• Data shown:
········
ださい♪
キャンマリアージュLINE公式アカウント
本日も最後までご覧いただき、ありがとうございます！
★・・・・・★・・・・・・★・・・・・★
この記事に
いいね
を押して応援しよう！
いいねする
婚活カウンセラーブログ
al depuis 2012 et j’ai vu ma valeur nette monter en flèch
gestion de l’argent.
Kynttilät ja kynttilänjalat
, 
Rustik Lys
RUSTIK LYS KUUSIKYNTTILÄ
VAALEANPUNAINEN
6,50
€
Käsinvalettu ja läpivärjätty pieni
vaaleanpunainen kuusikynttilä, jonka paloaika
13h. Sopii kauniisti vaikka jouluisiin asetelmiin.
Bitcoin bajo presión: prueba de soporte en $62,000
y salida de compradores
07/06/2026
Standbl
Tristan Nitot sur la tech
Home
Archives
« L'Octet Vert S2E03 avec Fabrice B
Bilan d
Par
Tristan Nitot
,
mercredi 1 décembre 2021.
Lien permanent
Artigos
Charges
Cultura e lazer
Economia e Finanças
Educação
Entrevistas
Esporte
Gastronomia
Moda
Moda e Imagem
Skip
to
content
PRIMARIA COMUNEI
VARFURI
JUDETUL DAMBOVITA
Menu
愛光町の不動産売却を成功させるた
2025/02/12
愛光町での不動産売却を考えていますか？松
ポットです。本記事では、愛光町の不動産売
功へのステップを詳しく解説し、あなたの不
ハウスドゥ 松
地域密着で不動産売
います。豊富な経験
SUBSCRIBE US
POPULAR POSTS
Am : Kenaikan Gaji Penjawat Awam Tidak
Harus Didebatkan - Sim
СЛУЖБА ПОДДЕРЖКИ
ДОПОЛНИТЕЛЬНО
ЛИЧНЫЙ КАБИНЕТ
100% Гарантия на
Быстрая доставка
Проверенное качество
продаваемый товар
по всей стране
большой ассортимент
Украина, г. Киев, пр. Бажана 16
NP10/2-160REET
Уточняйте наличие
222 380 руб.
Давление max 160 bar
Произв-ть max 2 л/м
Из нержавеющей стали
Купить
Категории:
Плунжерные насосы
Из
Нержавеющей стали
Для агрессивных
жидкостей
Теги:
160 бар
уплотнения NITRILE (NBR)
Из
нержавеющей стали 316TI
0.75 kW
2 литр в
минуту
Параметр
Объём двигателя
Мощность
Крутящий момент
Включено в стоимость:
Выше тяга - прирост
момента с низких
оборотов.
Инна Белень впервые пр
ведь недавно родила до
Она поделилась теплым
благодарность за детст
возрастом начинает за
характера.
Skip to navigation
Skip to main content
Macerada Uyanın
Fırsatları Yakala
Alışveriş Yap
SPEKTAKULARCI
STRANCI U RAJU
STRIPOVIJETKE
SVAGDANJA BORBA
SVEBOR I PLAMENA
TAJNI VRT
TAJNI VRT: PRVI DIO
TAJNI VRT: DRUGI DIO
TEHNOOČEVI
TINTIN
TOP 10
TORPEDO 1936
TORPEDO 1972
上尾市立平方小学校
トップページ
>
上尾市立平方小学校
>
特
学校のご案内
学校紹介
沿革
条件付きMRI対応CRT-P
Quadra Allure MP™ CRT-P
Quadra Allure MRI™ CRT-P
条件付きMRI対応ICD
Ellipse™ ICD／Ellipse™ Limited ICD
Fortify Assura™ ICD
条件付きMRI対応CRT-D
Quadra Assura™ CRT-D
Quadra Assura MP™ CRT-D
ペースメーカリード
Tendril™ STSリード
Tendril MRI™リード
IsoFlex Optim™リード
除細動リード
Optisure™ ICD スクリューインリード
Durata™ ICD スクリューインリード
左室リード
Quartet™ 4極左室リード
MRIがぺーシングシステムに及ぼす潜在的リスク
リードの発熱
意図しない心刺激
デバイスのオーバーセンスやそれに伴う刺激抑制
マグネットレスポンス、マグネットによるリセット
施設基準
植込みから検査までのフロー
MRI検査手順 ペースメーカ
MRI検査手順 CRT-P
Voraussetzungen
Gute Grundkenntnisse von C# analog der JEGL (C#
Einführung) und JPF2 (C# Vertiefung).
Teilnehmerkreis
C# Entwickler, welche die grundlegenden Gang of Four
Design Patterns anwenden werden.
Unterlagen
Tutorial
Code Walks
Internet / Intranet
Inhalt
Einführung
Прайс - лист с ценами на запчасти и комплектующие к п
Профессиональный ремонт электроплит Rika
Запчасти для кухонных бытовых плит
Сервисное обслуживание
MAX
········
• Activity: Each record above should be output again exactly.

• Exercise result:
ださい♪
キャンマリアージュLINE公式アカウント
本日も最後までご覧いただき、ありがとうございます！
★・・・・・★・・・・・・★・・・・・★
この記事に
いいね
を押して応援しよう！
いいねする
婚活カウンセラーブログ
al depuis 2012 et j’ai vu ma valeur nette monter en flèch
gestion de l’argent.
Kynttilät ja kynttilänjalat
, 
Rustik Lys
RUSTIK LYS KUUSIKYNTTILÄ
VAALEANPUNAINEN
6,50
€
Käsinvalettu ja läpivärjätty pieni
vaaleanpunainen kuusikynttilä, jonka paloaika
13h. Sopii kauniisti vaikka jouluisiin asetelmiin.
Bitcoin bajo presión: prueba de soporte en $62,000
y salida de compradores
07/06/2026
Standbl
Tristan Nitot sur la tech
Home
Archives
« L'Octet Vert S2E03 avec Fabrice B
Bilan d
Par
Tristan Nitot
,
mercredi 1 décembre 2021.
Lien permanent
Artigos
Charges
Cultura e lazer
Economia e Finanças
Educação
Entrevistas
Esporte
Gastronomia
Moda
Moda e Imagem
Skip
to
content
PRIMARIA COMUNEI
VARFURI
JUDETUL DAMBOVITA
Menu
愛光町の不動産売却を成功させるた
2025/02/12
愛光町での不動産売却を考えていますか？松
ポットです。本記事では、愛光町の不動産売
功へのステップを詳しく解説し、あなたの不
ハウスドゥ 松
地域密着で不動産売
います。豊富な経験
SUBSCRIBE US
POPULAR POSTS
Am : Kenaikan Gaji Penjawat Awam Tidak
Harus Didebatkan - Sim
СЛУЖБА ПОДДЕРЖКИ
ДОПОЛНИТЕЛЬНО
ЛИЧНЫЙ КАБИНЕТ
100% Гарантия на
Быстрая доставка
Проверенное качество
продаваемый товар
по всей стране
большой ассортимент
Украина, г. Киев, пр. Бажана 16
NP10/2-160REET
Уточняйте наличие
222 380 руб.
Давление max 160 bar
Произв-ть max 2 л/м
Из нержавеющей стали
Купить
Категории:
Плунжерные насосы
Из
Нержавеющей стали
Для агрессивных
жидкостей
Теги:
160 бар
уплотнения NITRILE (NBR)
Из
нержавеющей стали 316TI
0.75 kW
2 литр в
минуту
Параметр
Объём двигателя
Мощность
Крутящий момент
Включено в стоимость:
Выше тяга - прирост
момента с низких
оборотов.
Инна Белень впервые пр
ведь недавно родила до
Она поделилась теплым
благодарность за детст
возрастом начинает за
характера.
Skip to navigation
Skip to main content
Macerada Uyanın
Fırsatları Yakala
Alışveriş Yap
SPEKTAKULARCI
STRANCI U RAJU
STRIPOVIJETKE
SVAGDANJA BORBA
SVEBOR I PLAMENA
TAJNI VRT
TAJNI VRT: PRVI DIO
TAJNI VRT: DRUGI DIO
TEHNOOČEVI
TINTIN
TOP 10
TORPEDO 1936
TORPEDO 1972
上尾市立平方小学校
トップページ
>
上尾市立平方小学校
>
特
学校のご案内
学校紹介
沿革
条件付きMRI対応CRT-P
Quadra Allure MP™ CRT-P
Quadra Allure MRI™ CRT-P
条件付きMRI対応ICD
Ellipse™ ICD／Ellipse™ Limited ICD
Fortify Assura™ ICD
条件付きMRI対応CRT-D
Quadra Assura™ CRT-D
Quadra Assura MP™ CRT-D
ペースメーカリード
Tendril™ STSリード
Tendril MRI™リード
IsoFlex Optim™リード
除細動リード
Optisure™ ICD スクリューインリード
Durata™ ICD スクリューインリード
左室リード
Quartet™ 4極左室リード
MRIがぺーシングシステムに及ぼす潜在的リスク
リードの発熱
意図しない心刺激
デバイスのオーバーセンスやそれに伴う刺激抑制
マグネットレスポンス、マグネットによるリセット
施設基準
植込みから検査までのフロー
MRI検査手順 ペースメーカ
MRI検査手順 CRT-P
Voraussetzungen
Gute Grundkenntnisse von C# analog der JEGL (C#
Einführung) und JPF2 (C# Vertiefung).
Teilnehmerkreis
C# Entwickler, welche die grundlegenden Gang of Four
Design Patterns anwenden werden.
Unterlagen
Tutorial
Code Walks
Internet / Intranet
Inhalt
Einführung
Прайс - лист с ценами на запчасти и комплектующие к п
Профессиональный ремонт электроплит Rika
Запчасти для кухонных бытовых плит
Сервисное обслуживание
MAX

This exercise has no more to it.